Wednesday, March 18, 2009

Jane: Book review


The Rope Walk by Carrie Brown is this year's All Iowa Reads book. I just read it and have that bittersweet feeling about finishing a book--I could hardly put it down as I was reading, but am sorry to be done because it was such a "serious pleasure" (words from a blurb on the back) to read.

It's a coming-of-age book about a girl in contemporary New England. The story begins on her 10th birthday when she meets two people whose lives become entwined with hers: Theo, an African American boy her age (his mom is white, dad is black), and Kenneth, an ailing artist who came back to the small town.

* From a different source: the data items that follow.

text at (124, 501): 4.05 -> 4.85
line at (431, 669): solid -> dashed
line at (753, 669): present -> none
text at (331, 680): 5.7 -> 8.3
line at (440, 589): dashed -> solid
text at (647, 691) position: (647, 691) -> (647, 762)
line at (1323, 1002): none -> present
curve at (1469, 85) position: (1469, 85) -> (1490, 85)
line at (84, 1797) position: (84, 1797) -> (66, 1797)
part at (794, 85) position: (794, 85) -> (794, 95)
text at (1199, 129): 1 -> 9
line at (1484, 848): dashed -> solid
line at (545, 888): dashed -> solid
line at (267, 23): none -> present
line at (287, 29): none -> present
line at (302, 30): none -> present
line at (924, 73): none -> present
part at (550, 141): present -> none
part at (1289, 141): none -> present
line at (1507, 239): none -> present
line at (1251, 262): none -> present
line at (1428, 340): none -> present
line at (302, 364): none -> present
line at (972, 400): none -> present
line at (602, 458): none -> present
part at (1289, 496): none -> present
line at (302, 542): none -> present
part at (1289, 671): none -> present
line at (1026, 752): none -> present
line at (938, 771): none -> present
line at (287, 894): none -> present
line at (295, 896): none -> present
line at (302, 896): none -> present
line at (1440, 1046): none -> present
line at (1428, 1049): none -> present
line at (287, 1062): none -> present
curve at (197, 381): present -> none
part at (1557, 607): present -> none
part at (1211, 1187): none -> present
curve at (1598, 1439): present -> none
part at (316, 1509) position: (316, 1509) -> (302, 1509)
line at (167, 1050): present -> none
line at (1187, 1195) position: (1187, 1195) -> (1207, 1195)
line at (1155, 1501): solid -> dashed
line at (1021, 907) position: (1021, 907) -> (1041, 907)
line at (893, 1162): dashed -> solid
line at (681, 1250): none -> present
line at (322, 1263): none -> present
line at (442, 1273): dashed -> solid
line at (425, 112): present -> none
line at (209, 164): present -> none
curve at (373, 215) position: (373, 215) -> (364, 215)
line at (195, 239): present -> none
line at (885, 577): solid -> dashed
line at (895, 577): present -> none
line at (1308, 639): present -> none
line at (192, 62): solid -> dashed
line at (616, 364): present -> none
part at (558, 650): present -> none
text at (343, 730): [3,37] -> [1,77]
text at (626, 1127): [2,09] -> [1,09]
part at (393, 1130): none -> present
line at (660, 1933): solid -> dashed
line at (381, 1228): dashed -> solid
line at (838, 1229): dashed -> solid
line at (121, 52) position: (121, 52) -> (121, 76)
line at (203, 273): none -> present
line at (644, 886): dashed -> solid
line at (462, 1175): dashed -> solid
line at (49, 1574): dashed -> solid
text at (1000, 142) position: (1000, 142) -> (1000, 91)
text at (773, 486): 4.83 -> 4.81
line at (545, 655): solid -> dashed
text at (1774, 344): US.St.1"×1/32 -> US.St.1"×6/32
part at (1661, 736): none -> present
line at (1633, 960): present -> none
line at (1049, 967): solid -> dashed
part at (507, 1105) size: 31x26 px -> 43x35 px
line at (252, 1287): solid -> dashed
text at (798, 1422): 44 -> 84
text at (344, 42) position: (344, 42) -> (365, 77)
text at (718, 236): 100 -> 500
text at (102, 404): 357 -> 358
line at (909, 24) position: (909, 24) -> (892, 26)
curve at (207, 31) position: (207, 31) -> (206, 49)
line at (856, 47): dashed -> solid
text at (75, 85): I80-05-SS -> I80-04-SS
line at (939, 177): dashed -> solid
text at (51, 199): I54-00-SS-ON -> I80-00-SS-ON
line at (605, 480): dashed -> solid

The people in the book are richly and complexly drawn--Alice's dad, a college professor and widower who loves his big family; Alice's 5 brothers (some drawn more carefully than others); Elizabeth, the family's housekeeper and Alice's "babysitter." And of course sensitive, artistic Alice; hyper, brainy Theo; and Kenneth who is looking for rest and maybe redeption through the two children.

The writing itself in this book is wonderful--every sentence full of detail beautifully rendered. And the closely-observed details of the summer Alice, Theo, and Kenneth spend together are not random details, but symbolic and meaningful.

Let me know if you decide to read it! I'm wondering if there will be Iowa Reads activities with this book. Our Linn Area Reads activities (linked to Tallgrass by Sandra Dallas, which I reviewed here earlier) are in full swing.